The MUA recognises the significance and power that arises from building international solidarity networks. Consequently we devote resources and energy to building these networks. It is abundantly clear that all maritime workers benefit from ties that extend our power, leverage and influence to ports around the world.
Following the recent global automation conference in Sydney, the MUA solidified a process of joint cooperation and coordination with the French Syndicat des Dockers du Havre, who are part of the national Fédération Nationale des Ports et Docks - Confédération Générale du Travail (CGT). They are also affiliated to the International Dockworkers’ Council (IDC). Le Havre is the largest port in France.
Both the MUA and the Le Havre dockers recognised the fundamental importance of safety on the job and a union representative from the Port of Le Havre attended the MUA’s ship inspection workshop where there was an exchange of information and an ongoing commitment to work together to make the waterfront in both France and Australia a safer place to work.
With the battle over automation being faced by unions internationally it is also vital that solidarity ties are strengthened with unions in our joint struggle against the union-busting methods of the Global Network Terminal operators (for example, DP World also operates terminals in France).

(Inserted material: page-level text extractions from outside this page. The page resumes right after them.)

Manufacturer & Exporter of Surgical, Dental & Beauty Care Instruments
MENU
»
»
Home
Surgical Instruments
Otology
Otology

Joint organising around safety assists us to build unity and trust between our unions and ensures that international solidarity is not based upon a top-down approach but is something that every rank-and-file worker can participate in.

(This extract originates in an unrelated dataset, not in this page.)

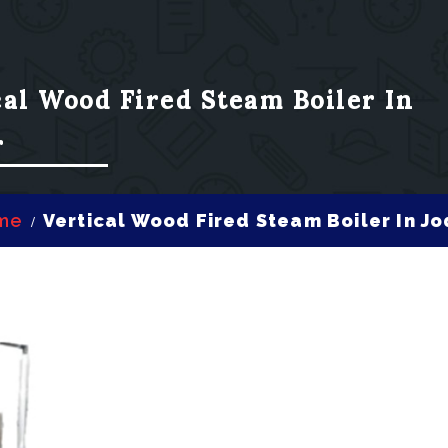
cal Wood Fired Steam Boiler In
r
me
Vertical Wood Fired Steam Boiler In J
/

“The MUA and the Le Havre dockers' union identified the same vessel deficiency problems on the same ships between French and Australian ports, said Assistant National Secretary Warren Smith. “Accordingly we have undertaken a joint project to ensure problems on these vessels that present dangers to workers are tackled jointly. This is real and practical solidarity work that will build strong ties between our unions” said Smith.
The MUA has mapped the direct container services between Australia and Le Havre and have identified three ships calling in Le Havre, Sydney and Melbourne every two weeks and one ship each week calling in Adelaide and Fremantle.
In a follow up message to the Syndicat des Dockers du Havre and the Federation Nationale des Ports et Docks (CGT), Smith wrote, “As we discussed, our joint action and practical on the ground cooperation is a great way to establish strong rank and file relationships that can cement the bonds of friendship and solidarity between the CGT and MUA by fighting side by side against shipowners who put the lives of wharfies and dockers at risk. We propose that the 19 identified vessels be a starting point for ongoing cooperation and information sharing between our two unions. This cooperation also reflects the increased capacity and leverage that a relationship between IDC and ITF affiliated unions can produce.”
The Syndicat des Dockers du Havre have embraced this initiative and already there has been an exchange of ship inspection reports. With that focused exchange, during the conference and in the follow up communications, the MUA has strengthened yet another bridge of solidarity, which will assist in the struggle in ensuring that waterside workers in both France and Australia work have safer workplaces.
MUA members are encouraged to report vessel deficiencies via the Vessel Deficiency Register.